━━ Supplied records ━━

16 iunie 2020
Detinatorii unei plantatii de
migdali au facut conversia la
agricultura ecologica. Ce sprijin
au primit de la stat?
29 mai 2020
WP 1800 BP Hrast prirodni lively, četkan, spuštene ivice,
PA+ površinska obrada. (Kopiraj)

━━━
━━ Supplied records ━━

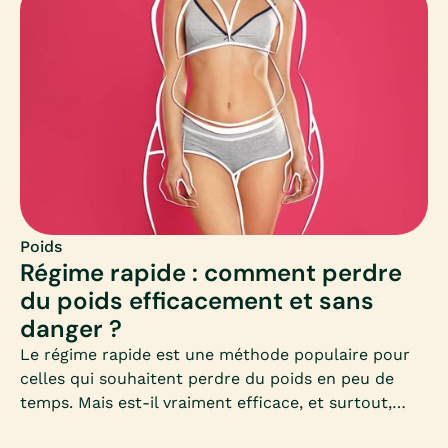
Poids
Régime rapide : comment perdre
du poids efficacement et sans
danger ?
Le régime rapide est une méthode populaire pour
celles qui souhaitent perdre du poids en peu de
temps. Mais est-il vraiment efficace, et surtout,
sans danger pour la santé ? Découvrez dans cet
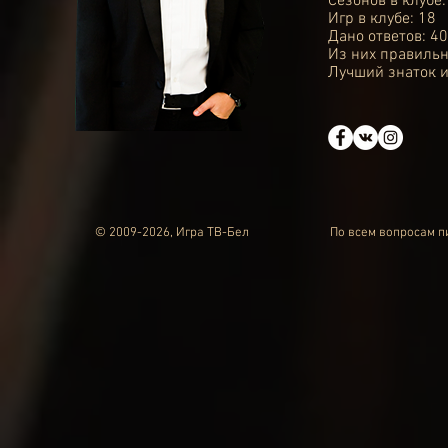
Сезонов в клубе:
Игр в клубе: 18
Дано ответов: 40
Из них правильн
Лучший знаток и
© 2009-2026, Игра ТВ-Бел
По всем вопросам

━━━

_Written task:_ Reproduce the material verbatim, starting at the line containing "16 iunie 2020" and ending with the line containing "PA+ površinska obrada. (Kopiraj)", both of these lines included.

_Answer for the task:_
16 iunie 2020
Detinatorii unei plantatii de
migdali au facut conversia la
agricultura ecologica. Ce sprijin
au primit de la stat?
29 mai 2020
WP 1800 BP Hrast prirodni lively, četkan, spuštene ivice,
PA+ površinska obrada. (Kopiraj)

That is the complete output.